*** Begin section ***
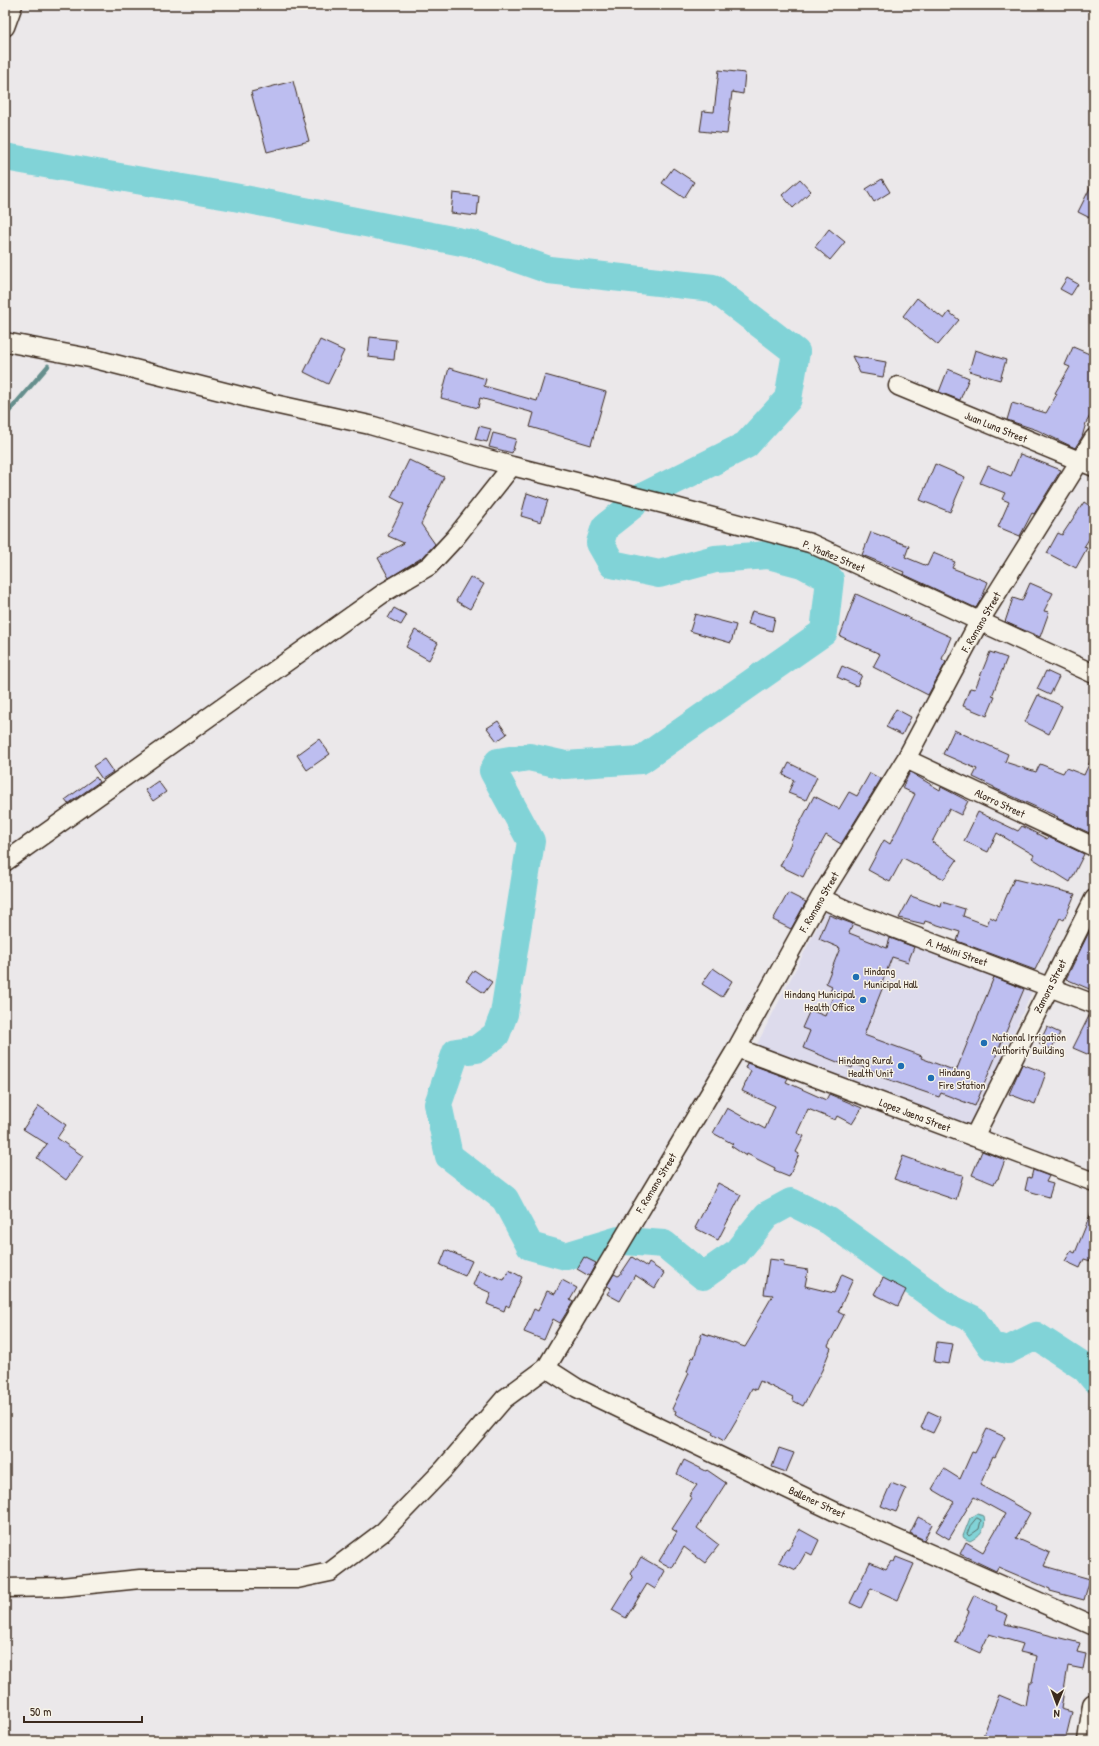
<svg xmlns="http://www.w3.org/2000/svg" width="1099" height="1746" viewBox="0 0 1099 1746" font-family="'Patrick Hand',sans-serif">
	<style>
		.built { fill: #dddbec }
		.water { fill: #81d3d7; stroke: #658f8d }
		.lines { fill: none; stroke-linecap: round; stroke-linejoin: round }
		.shore { stroke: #576e68; stroke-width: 1 }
		.stream { stroke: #658f8d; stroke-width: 4.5 }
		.river { stroke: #81d3d7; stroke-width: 28 }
		.building { fill: #bdbef0; stroke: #3b2a1e }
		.minor-casing { stroke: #3b2a1e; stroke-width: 21 }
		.major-casing { stroke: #3b2a1e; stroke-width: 25 }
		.minor { stroke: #f7f3e8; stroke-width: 18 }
		.major { stroke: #f7f3e8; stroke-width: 22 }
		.poi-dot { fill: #1f6fb2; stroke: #f7f3e8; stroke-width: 1.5 }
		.labels { text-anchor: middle; stroke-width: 3; stroke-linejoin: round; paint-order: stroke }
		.street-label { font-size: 11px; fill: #3b2a1e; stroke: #f7f3e8 }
		.poi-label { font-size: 11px; fill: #3b2a1e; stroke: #f7f3e8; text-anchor: start }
	</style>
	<rect width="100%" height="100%" fill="#ebe8ea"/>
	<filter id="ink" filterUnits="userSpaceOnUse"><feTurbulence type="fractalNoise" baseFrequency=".025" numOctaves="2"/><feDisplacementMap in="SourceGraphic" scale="8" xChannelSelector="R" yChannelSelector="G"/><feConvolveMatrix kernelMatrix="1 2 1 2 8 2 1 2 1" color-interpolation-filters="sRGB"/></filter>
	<g filter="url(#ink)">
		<!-- built -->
		<path class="built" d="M826,910l207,79 -62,140 -216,-81z"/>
		<!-- water -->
		<path class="water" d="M977,1514l7,2c3,12 -4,20 -14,25l-6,-3 -1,-2 7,-18z"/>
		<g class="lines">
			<!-- shore -->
			<path class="shore" d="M977,1518l4,2 -2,9 -10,7 -2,-2 3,-8z"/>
			<!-- stream -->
			<path class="stream" d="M5,416l43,-50"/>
			<!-- river -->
			<path class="river" d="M5,157l229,40 243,48 72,25 164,18 83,64 -8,47 -42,46 -104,52
				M619,1240l-53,16 -36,-10 -25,-47 -56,-43 -11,-52 18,-52 21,-3 19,-14 8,-21 27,-173 -38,-70 5,-9 31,-5 36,8 76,-5 183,-128 6,-53 -28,-15 -34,-9 -53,4 -56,15 -47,-10 -12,-21 5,-16 28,-22
				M625,1241l39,3 39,32 33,-23 31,-38 24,-13 38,19 119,86 25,12 18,27 17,4 28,-14 49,32 9,11"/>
		</g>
		<!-- building -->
		<path class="building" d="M719,70l26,3 -2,21 -11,-2 -5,42 -27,-3 3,-20 11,1z
			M293,81l16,60 -42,11 -16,-60z
			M673,168l21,14 -10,16 -22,-15z
			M800,179l11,12 -18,17 -11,-13z
			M882,179l8,13 -16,10 -8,-13z
			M1094,180v40l-16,-8z
			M453,193l26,3 -2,20 -26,-3z
			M829,229l16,13 -15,18 -15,-13z
			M1067,278l11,6 -7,11 -11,-6z
			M917,298l27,21 5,-7 10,8 -21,25 -35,-29z
			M370,337l26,3 -2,20 -26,-3z
			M320,340l24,11 -16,33 -24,-12z
			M1073,347l21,9v53l-8,14 -4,14 -7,11 -38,-18 -30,-10 5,-17 34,10 11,-19 -2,-1 15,-26 -5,-2z
			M975,350l31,10 -6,20 -31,-9z
			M852,356l34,6 -3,15 -23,-4z
			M449,368l37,11 -2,7 53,15 8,-26 61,17 -15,53 -61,-18 4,-14 -54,-15 -2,10 -37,-10z
			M948,369l21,9 -9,22 -21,-8z
			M479,426l12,3 -4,13 -12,-3z
			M493,433l23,6 -4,14 -23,-6z
			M1020,454l41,16 -27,44 -2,-1 -12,23 -22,-9 11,-25 -7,-3 3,-6 -25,-10 8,-17 23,10z
			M409,460l35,17 -23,47 14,20 -12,13 -34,21 -11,-20 26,-15 -16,-7 16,-32 -13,-7z
			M935,464l30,13 -15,35 -30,-12z
			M527,493l21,7 -7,22 -20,-6z
			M1084,502l10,7v22l-10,16 3,1 -11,20 -29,-15 11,-20 4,2z
			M871,532l38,14 -4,11 22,9 6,-13 22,9 -3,6 36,14 -6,16 -6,10 -73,-34 1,-2 -42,-17z
			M470,577l14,7 -14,25 -14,-8z
			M1030,583l23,10 -9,18 5,1 -9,25 -35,-15 8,-24 9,3z
			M856,594l95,43 -9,22 4,3 -18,33 -55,-28 7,-13 -40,-18z
			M394,608l13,7 -6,10 -13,-7z
			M752,611l23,6 -3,14 -24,-7z
			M695,614l41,11 -5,18 -41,-12z
			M415,630l23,13 -9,17 -23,-13z
			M990,652l17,6 -15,38 3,1 -8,19 -24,-10 7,-18 5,1z
			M842,666l20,9 -5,11 -20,-9z
			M1046,671l13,6 -9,18 -13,-6z
			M1038,695l24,11 -13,28 -24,-12z
			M896,709l15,8 -9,18 -16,-8z
			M498,721l9,13 -10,7 -10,-13z
			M954,730l54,24 -3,8 31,10 4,-8 23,9 3,-5 18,7 10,-22v82l-37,-17 1,-1 -64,-29v-1l-21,-10 4,-8 -34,-15z
			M319,739l11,15 -23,16 -10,-15z
			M104,759l9,13 -11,7 -9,-13z
			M789,763l28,14 -11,23 -18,-7 6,-13 -11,-5z
			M910,772l30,18 1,-3 27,14 -7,14 -12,-6 -17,33 25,18 -13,19 -41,-21 -13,24 -22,-12 16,-30 6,4 25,-50 -13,-6z
			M870,773l11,6 -40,65 -15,-9 -9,16h-1l-13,26 -23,-11 12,-25 -1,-1 23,-44 25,13 10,-17 8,4z
			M96,777l3,5 -31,22 -3,-4z
			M158,781l8,11 -13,9 -8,-11z
			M978,812l40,19 4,-5 25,13 1,-2 36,17 -14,28 -38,-24 2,-3 -37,-22 -9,19 -24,-11z
			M1014,879l61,15 -11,26 -4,-2 -25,52 -78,-29 3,-9 -35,-11 -1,3 -25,-6 12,-22 30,11 1,-5 23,7 -2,7 24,9 3,-8 6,3z
			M788,893l18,9 -15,27 -18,-9z
			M829,915l24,9 -4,9 38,15 3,-10 24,9 -6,15 -16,-5 -10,26 2,1 -20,51 58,21 -1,2 35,13 38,-94 30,12 -49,117 -34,-13 -2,4 -58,-20 1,-3 -28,-10 -2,4 -49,-20 7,-17 -8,-3 8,-18 15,6 9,-22 -4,-2 2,-6 -6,-3 14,-35 -21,-9z
			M1094,922v69l-28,-12z
			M713,968l19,13 -10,16 -20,-13z
			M474,970l18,12 -8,11 -18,-12z
			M1090,1014h4v43l-21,-9z
			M1047,1027l13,6 -9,16 -12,-5z
			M747,1063l41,15 -2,4 40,18 3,-6 33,14 -10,16 -15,-8 -2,4 -27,-11 -11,24 7,3 -8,16 3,2 -10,23 -15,-6 1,-3 -28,-14 -1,2 -15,-10 2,-2 -20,-11 14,-25 38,21 10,-23 -33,-15 9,-20 -6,-3z
			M1022,1064l24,9 -11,31 -26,-10z
			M39,1106l27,19 -9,13 26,18 -17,24 -29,-22 10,-14 -24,-15z
			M982,1151l23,9 -7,19h-1l-3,5 -22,-9z
			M903,1156l36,13 24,6 -7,25 -62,-21z
			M1033,1170l16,6 -3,6 7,2 -4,13 -24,-7 3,-13 3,1z
			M718,1183l23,12 -23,45 -23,-12z
			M1093,1208l1,54 -10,-3 -4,9 -15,-7 6,-10 4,2z
			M446,1250l26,11 -7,15 -25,-11z
			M584,1257l12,6 -7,13 -12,-7z
			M632,1257l15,10 2,-4 15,10 -9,15 -20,-13 -15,26 -13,-7 4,-6 -4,-2 7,-12 4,2 2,-1z
			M769,1259l15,2 -1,5 25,4 -3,16 29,7 8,-19 11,5 -15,33 6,3 -16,31 3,2 -9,22 -19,36 -11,-6 1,-3 -33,-16 -4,9 -4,-2 -14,29 -14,24 -12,-7 1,-2 -38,-18 1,-3 -4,-2 17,-36 -2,-1 5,-15 2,1 8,-25 43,14 12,-20 -2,-1 18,-31 -9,-1z
			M479,1270l25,10 5,-10 13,7 -13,30 -3,-2 -2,6 -17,-7 4,-11 -18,-8z
			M883,1278l23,12 -8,16 -24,-12z
			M562,1280l15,8 -7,12 3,2 -13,21 -7,-4 -9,21 -20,-8 10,-23 4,2 9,-20 8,3z
			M937,1342l16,2 -4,20 -15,-2z
			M928,1411l13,6 -8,16 -12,-5z
			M987,1429l18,8 -10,20 -2,-1 -13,29 50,28 -14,25 34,15 -6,13 46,13 -6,21 -34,-9v-2l-52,-22 -2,4 -36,-17 6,-12 17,10 22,-38 -31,-17 -25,42 -13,-8 18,-29 -22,-13 12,-20 16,10 12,-27 3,1z
			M779,1448l15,5 -8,19 -14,-5z
			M684,1460l22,11 1,-1 19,13 -29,45 22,17 -14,18 -21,-16 -12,21 -13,-7 18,-29 -5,-3 20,-31 -3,-2 8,-11 -20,-11z
			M891,1483l15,6 -10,23 -15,-6z
			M918,1517l14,7 -8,16 -14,-7z
			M799,1529l20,11 -7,15 -6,-3 -10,18 -17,-8 7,-13 2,1z
			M641,1557l24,14 -10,18 -8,-5 -21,34 -14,-8 21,-34 -2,-2z
			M896,1557l18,7 -16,36 -27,-12 -10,20 -11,-5 20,-41 16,7 5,-8 3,1z
			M974,1595l23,11 -1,4 12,5 -3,9 75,19 -3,9 9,2 -3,15 -15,-3 -7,43 11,3 -7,29h-71l-11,-5 16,-41 26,11 4,-24h3l5,-26 -17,-4 3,-8 -34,-10 -9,19 -25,-11 14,-31 -2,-1z"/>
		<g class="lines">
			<!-- minor casing -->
			<g class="minor-casing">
				<path id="minor" d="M5,27l8,-22
					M5,342l90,17 161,41 114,25 142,41 152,38 146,39 284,131
					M898,386l196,81
					M906,759l188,88
					M5,862l380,-270 44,-26 26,-28 57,-72
					M820,898l36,16 238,90
					M737,1048l357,134
					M974,1137l120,-238
					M546,1368l31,20 263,126 254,112
					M5,1588l56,-1 79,-8h157l33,-7 53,-40 60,-62 61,-71 42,-31 191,-320 83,-150 86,-139 73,-137 115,-184"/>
			</g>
			<!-- major casing -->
			<g class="major-casing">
				<path id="major" d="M1089,1741l5,-36"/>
			</g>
			<!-- minor -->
			<use href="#minor" class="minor"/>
			<!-- major -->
			<use href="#major" class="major"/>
		</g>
	</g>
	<!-- markers -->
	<g class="poi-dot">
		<circle cx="856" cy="977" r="4"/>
		<circle cx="863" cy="1000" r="4"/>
		<circle cx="984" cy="1043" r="4"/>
		<circle cx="901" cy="1066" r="4"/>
		<circle cx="931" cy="1078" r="4"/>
	</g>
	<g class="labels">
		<!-- street labels -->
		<g class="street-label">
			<text transform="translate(996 427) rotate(22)" y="4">Juan Luna Street</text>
			<text transform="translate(834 556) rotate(23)" y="4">P. Ybañez Street</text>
			<text transform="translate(981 622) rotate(-60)" y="4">F. Romano Street</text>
			<text transform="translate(1000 803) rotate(25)" y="4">Alorro Street</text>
			<text transform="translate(819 902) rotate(-60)" y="4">F. Romano Street</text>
			<text transform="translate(957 952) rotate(20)" y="4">A. Mabini Street</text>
			<text transform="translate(1050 986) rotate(-63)" y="4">Zamora Street</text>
			<text transform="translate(915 1115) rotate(21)" y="4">Lopez Jaena Street</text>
			<text transform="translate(656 1183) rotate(-59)" y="4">F. Romano Street</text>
			<text transform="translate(817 1502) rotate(25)" y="4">Ballener Street</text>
		</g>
		<!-- poi labels -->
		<g class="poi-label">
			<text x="864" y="975">Hindang<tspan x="864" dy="13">Municipal Hall</tspan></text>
			<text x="855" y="998" text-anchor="end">Hindang Municipal<tspan x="855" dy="13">Health Office</tspan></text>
			<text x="992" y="1041">National Irrigation<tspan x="992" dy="13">Authority Building</tspan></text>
			<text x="893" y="1064" text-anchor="end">Hindang Rural<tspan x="893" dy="13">Health Unit</tspan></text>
			<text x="939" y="1076">Hindang<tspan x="939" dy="13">Fire Station</tspan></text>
		</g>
	</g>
	<!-- margin -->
	<rect width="1099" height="1746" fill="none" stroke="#f7f3e8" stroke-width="20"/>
	<rect x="10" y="10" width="1079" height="1726" fill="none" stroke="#3b2a1e" stroke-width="1.5" filter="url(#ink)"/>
	<!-- north arrow -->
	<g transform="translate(1057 1704) rotate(181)" stroke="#f7f3e8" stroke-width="3" paint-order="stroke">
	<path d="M0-3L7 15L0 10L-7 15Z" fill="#3b2a1e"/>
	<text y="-6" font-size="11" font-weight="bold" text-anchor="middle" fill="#3b2a1e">N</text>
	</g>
	<!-- scale -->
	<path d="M24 1716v6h118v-6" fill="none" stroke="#3b2a1e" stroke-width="2"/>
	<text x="30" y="1716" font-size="12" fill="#3b2a1e" stroke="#f7f3e8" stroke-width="3" paint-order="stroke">50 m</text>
</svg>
*** End section ***
--- Exercise objective ---
Every line of the entries above that includes "round" should be copied.

--- Response below ---
		.lines { fill: none; stroke-linecap: round; stroke-linejoin: round }
		.labels { text-anchor: middle; stroke-width: 3; stroke-linejoin: round; paint-order: stroke }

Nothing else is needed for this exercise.